I have the produced the above quickly in MySQL as I am at home at the moment, and I imagine the solution would be similar for SQL server, but please correct me if I'm wrong, or perhaps provide solutions for both, which would be great!

Basically, the orders have many lines to them. The orders record the total value of the lines, and how much has been paid so far.
Each order line is a reference to a stock item.
Each line records which store it is recorded to, as different items could be sourced from different stores.
We want to produce reports that show how much each store makes in turnover.

As you can see in the result of my query store 06 is showing 4.99, however this should be 9.98.

What is happening is the netValue is being made distinct. I DON'T want this.
I DON'T want duplicates of order <=> orderlines, but I DO want duplicates of the netValue as these are individual orders.

Have I confused you yet?

Is there a way to still group by the storeID and sum the netValue, by perhaps grouping by the orderID, or orderLineID?

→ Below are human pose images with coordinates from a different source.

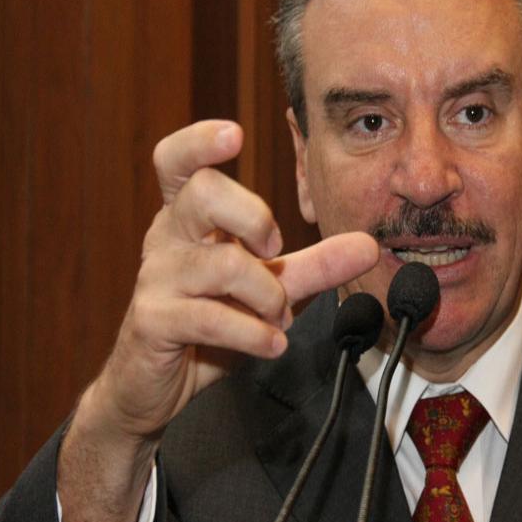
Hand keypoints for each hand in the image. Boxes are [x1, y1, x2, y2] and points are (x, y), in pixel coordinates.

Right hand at [58, 120, 377, 521]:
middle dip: (255, 217)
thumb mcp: (266, 289)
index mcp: (187, 218)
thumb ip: (314, 265)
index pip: (177, 160)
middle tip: (275, 250)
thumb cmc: (207, 323)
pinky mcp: (152, 321)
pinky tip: (272, 343)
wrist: (155, 386)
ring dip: (268, 293)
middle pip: (203, 193)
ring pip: (221, 264)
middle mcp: (167, 238)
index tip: (235, 135)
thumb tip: (369, 244)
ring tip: (278, 315)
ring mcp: (156, 279)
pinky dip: (253, 332)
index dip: (200, 140)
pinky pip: (210, 317)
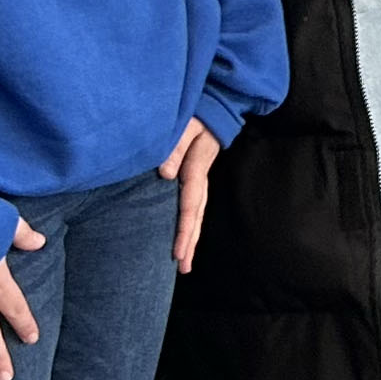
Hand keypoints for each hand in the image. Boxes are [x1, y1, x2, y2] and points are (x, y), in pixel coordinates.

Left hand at [159, 119, 219, 272]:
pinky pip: (192, 208)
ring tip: (185, 263)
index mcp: (196, 171)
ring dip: (191, 239)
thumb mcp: (186, 126)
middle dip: (190, 244)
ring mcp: (199, 181)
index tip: (178, 253)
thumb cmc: (197, 118)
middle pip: (195, 218)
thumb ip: (175, 147)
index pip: (189, 207)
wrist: (215, 111)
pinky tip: (185, 237)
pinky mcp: (194, 179)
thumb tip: (165, 175)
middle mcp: (199, 181)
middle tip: (183, 268)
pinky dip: (190, 226)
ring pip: (196, 216)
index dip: (183, 231)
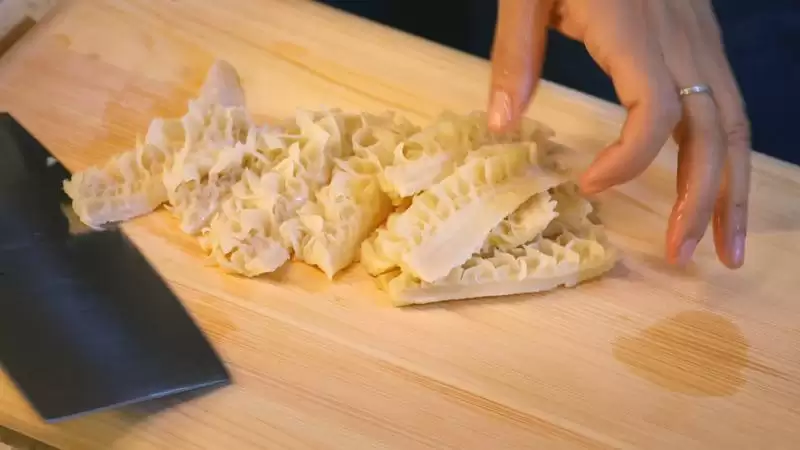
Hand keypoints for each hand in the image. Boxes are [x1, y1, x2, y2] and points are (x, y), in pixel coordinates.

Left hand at [488, 0, 750, 268]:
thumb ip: (515, 56)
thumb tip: (503, 127)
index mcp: (635, 29)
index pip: (655, 112)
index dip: (628, 161)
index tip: (587, 187)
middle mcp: (682, 39)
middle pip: (712, 130)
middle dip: (705, 201)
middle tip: (686, 258)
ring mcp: (700, 39)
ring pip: (733, 122)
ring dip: (731, 188)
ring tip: (722, 246)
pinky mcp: (700, 39)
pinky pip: (725, 104)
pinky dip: (726, 154)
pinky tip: (716, 184)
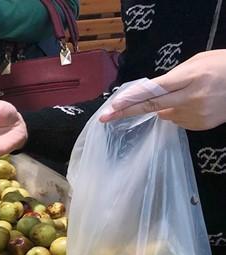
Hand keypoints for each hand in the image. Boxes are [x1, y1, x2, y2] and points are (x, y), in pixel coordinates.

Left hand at [100, 50, 225, 129]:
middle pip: (152, 106)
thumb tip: (149, 91)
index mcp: (192, 76)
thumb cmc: (221, 66)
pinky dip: (177, 113)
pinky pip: (177, 121)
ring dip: (164, 107)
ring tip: (185, 94)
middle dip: (126, 112)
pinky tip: (193, 103)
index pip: (155, 89)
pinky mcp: (200, 125)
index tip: (113, 105)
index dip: (133, 98)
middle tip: (105, 117)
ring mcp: (197, 114)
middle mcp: (192, 97)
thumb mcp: (197, 62)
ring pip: (164, 114)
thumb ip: (172, 77)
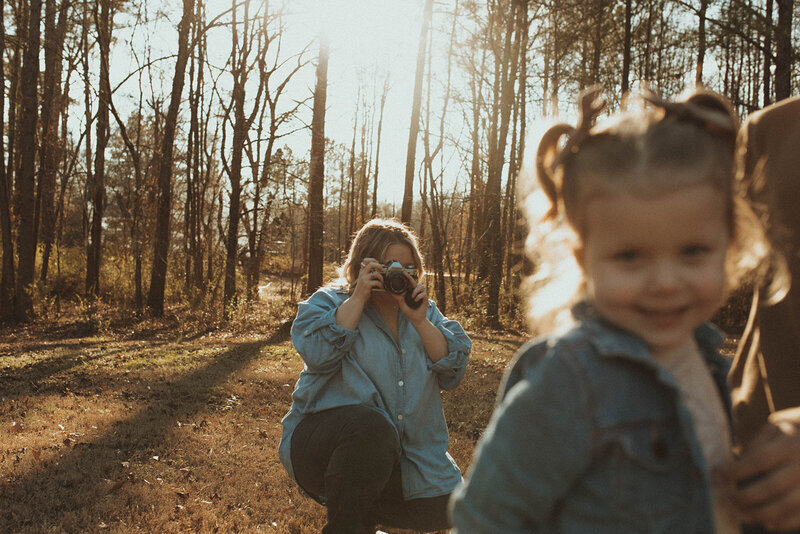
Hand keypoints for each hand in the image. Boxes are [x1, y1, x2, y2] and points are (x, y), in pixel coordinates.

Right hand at [352, 258, 384, 304]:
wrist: (357, 299)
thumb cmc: (362, 290)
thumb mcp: (363, 280)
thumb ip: (368, 275)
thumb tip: (379, 271)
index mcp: (361, 272)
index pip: (366, 261)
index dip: (373, 260)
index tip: (379, 265)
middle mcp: (362, 274)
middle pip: (371, 264)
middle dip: (379, 266)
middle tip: (382, 271)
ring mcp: (364, 279)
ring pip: (376, 273)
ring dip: (381, 277)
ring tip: (382, 281)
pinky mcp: (367, 285)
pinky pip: (377, 282)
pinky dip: (381, 285)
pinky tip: (381, 287)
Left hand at [391, 273, 426, 323]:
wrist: (416, 319)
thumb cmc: (409, 312)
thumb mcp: (401, 304)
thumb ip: (398, 298)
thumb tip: (391, 292)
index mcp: (410, 292)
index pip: (409, 283)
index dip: (407, 277)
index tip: (403, 272)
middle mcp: (416, 292)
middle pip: (415, 282)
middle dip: (410, 277)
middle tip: (405, 274)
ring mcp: (421, 295)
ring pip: (421, 286)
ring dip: (416, 290)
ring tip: (412, 297)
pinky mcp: (425, 298)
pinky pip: (423, 293)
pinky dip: (419, 296)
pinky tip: (415, 300)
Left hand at [725, 407, 799, 531]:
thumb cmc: (797, 431)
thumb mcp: (778, 428)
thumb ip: (757, 444)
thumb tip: (736, 466)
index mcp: (791, 444)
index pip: (757, 461)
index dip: (734, 471)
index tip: (716, 476)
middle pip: (770, 488)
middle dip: (743, 497)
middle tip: (726, 499)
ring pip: (784, 506)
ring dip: (759, 514)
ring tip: (740, 514)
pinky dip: (783, 523)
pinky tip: (767, 523)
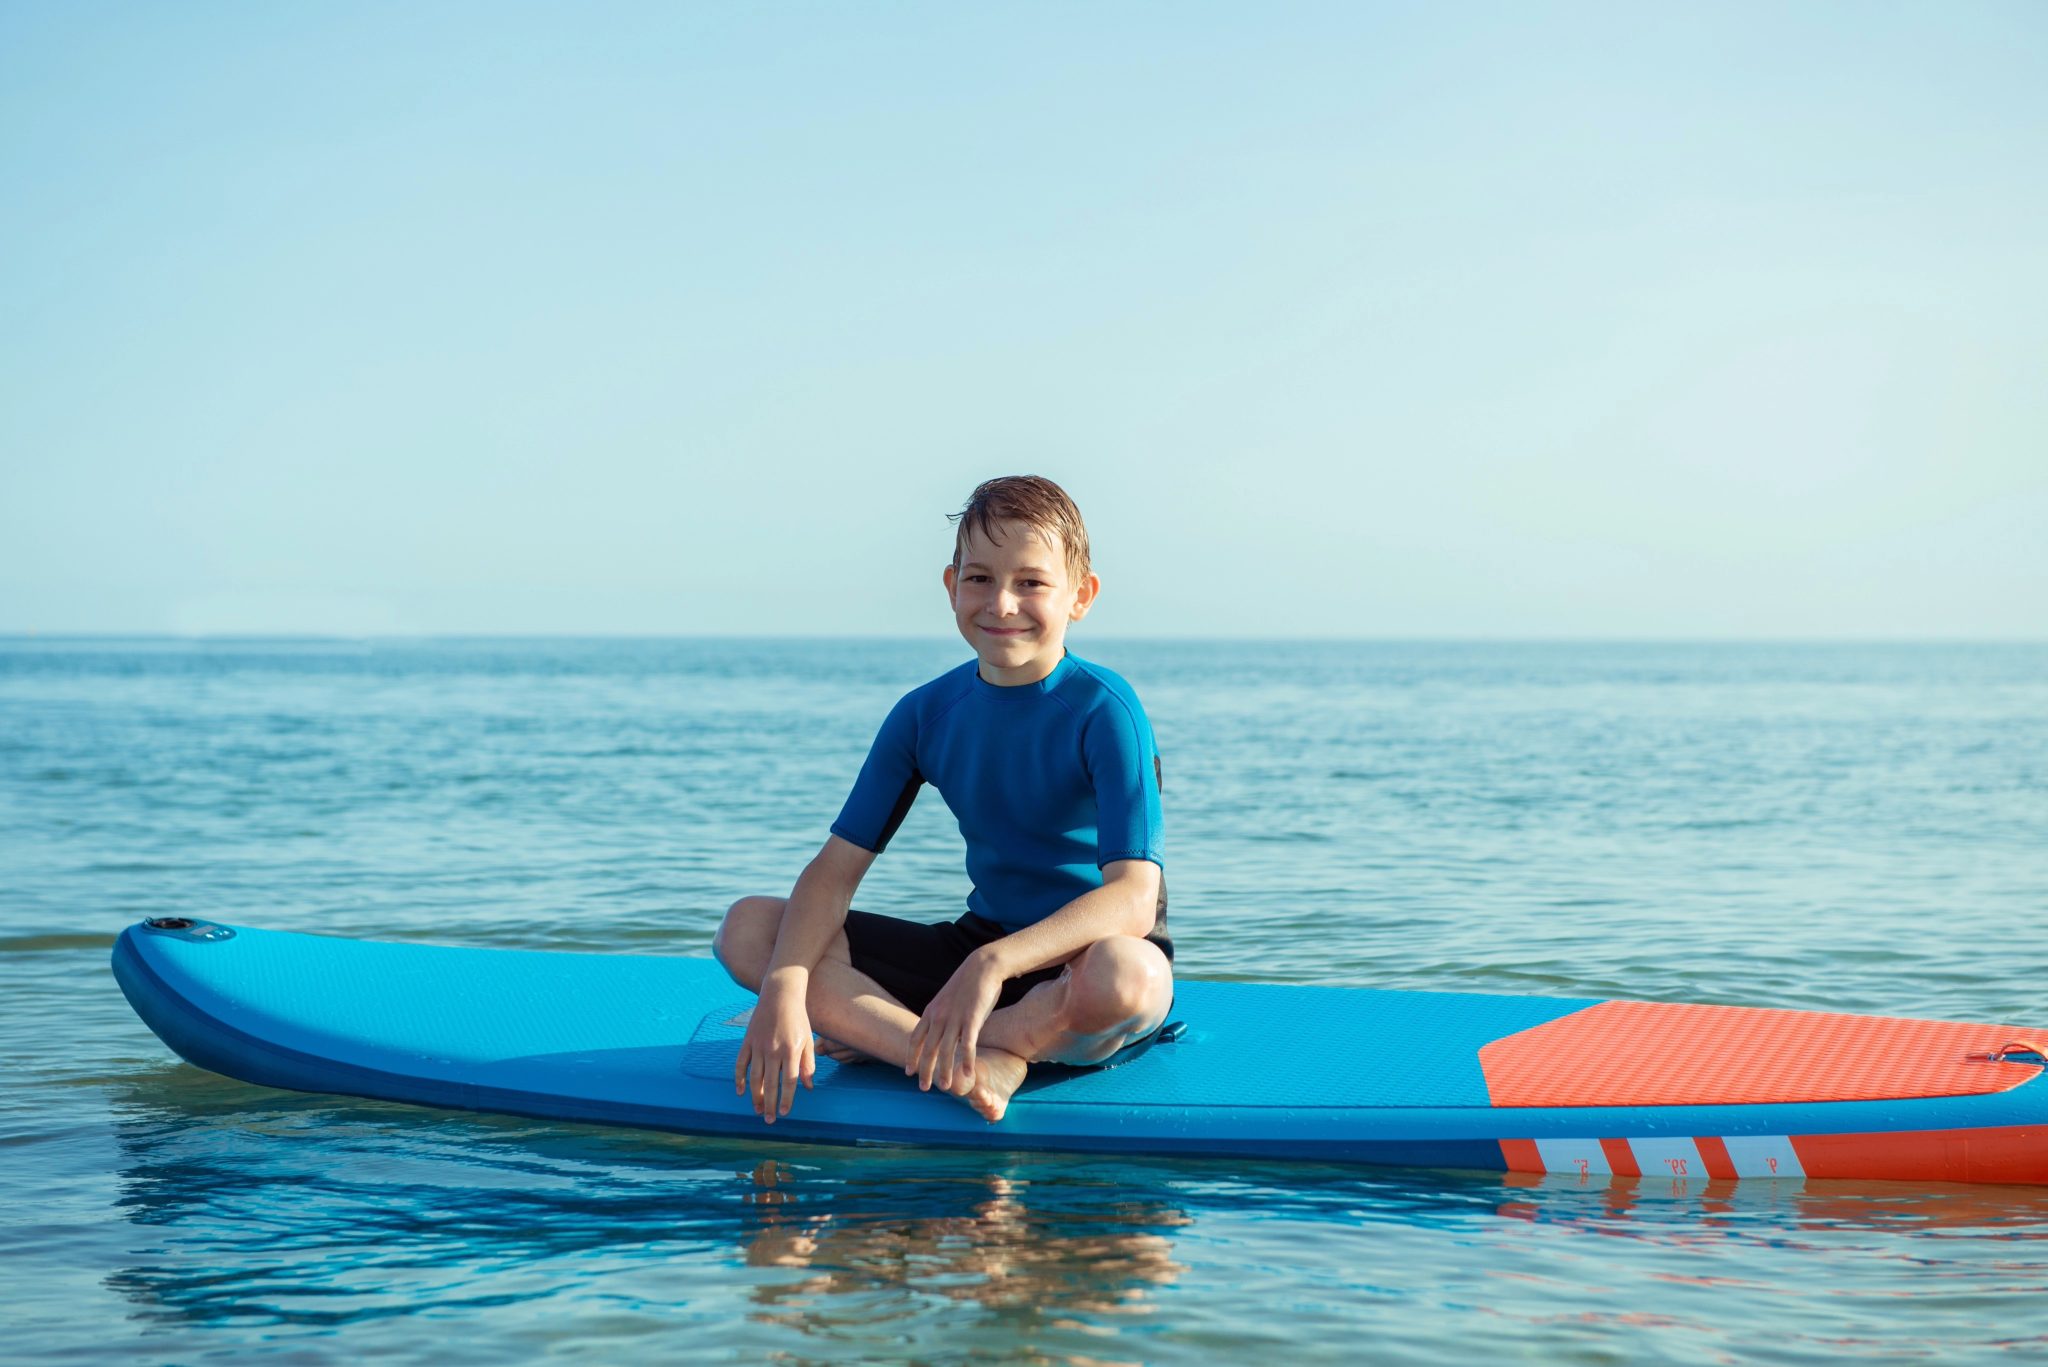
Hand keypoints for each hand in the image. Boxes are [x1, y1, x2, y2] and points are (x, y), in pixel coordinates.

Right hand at [733, 975, 814, 1123]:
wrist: (780, 995)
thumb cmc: (798, 1019)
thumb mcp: (808, 1040)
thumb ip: (808, 1065)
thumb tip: (809, 1087)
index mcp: (791, 1050)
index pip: (789, 1082)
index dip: (786, 1099)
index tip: (784, 1113)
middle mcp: (773, 1050)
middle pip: (770, 1084)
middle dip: (769, 1104)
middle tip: (768, 1120)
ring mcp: (758, 1045)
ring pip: (754, 1077)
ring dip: (755, 1096)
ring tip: (757, 1110)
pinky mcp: (747, 1041)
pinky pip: (740, 1063)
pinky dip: (739, 1078)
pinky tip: (741, 1091)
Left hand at [907, 950, 1003, 1094]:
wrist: (982, 966)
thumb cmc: (967, 984)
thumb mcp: (946, 999)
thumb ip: (940, 1015)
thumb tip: (937, 1029)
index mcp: (931, 1011)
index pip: (915, 1038)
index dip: (911, 1056)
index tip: (908, 1072)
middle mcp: (939, 1017)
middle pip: (928, 1049)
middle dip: (925, 1070)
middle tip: (923, 1088)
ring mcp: (955, 1018)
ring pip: (946, 1050)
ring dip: (945, 1071)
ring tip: (946, 1087)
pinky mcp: (973, 1019)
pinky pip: (968, 1045)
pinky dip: (967, 1061)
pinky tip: (968, 1074)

I have tried all types of combinations, and gotten many errors which I don't remember now, but mostly about aggregate columns and not being able to group etc.

All suggestions and help welcome 🙂

Create table code:

CREATE TABLE `orderLines` (
  `orderLineID` int(10) NOT NULL AUTO_INCREMENT,
  `orderID` int(10) NOT NULL,
  `itemCode` varchar(30) NOT NULL,
  `netValue` decimal(10,2) NOT NULL,
  `taxValue` decimal(10,2) NOT NULL,
  `storeID` varchar(2) NOT NULL,
  PRIMARY KEY (`orderLineID`)
);



CREATE TABLE `orders` (
  `orderID` int(10) NOT NULL AUTO_INCREMENT,
  `grossValue` decimal(10,2) NOT NULL,
  `paymentValue` decimal(10,2) NOT NULL,
  `typeID` int(10) NOT NULL,
  `orderDate` datetime NOT NULL,
  PRIMARY KEY (`orderID`)
);

Expected Result:

+---------+-------+--------------+
| storeID | Total | paymentTotal |
+---------+-------+--------------+
| 02      | 10.00 |  8.00        |
| 06      | 9.98  |  9.98        |
| 07      | 3.00  |  3.00        |
+---------+-------+--------------+

Best Answer

If it is safe to assume that a single order can have only one distinct StoreID, you could resolve your issue by generating the set of distinct OrderID, StoreID pairs from orderLines and join that set instead of the table itself. That way you will not need to use DISTINCT with aggregation:

SELECT 
  `ol`.`storeID`,
  SUM(`o`.`grossValue`) AS 'Total',
  SUM(`o`.`paymentValue`) AS 'paymentTotal'
FROM
  `orders` AS `o`
LEFT JOIN
  (SELECT DISTINCT `OrderID`, `StoreID` FROM `orderLines`) AS `ol`
  ON `o`.`orderID` = `ol`.`orderID`
WHERE
  (`o`.`orderDate` BETWEEN '2015-07-07 00:00:00' AND '2015-07-07 23:59:59')
GROUP
  BY `ol`.`storeID`
;

And, as has already been mentioned, you should probably use INNER JOIN instead of the LEFT JOIN, unless you have orders that do not have order lines but for some reason do have a gross value and a payment (a little strange, but may be there is a reason for that), and you want them included in the results. (They will be represented as a single row with a null Store ID.)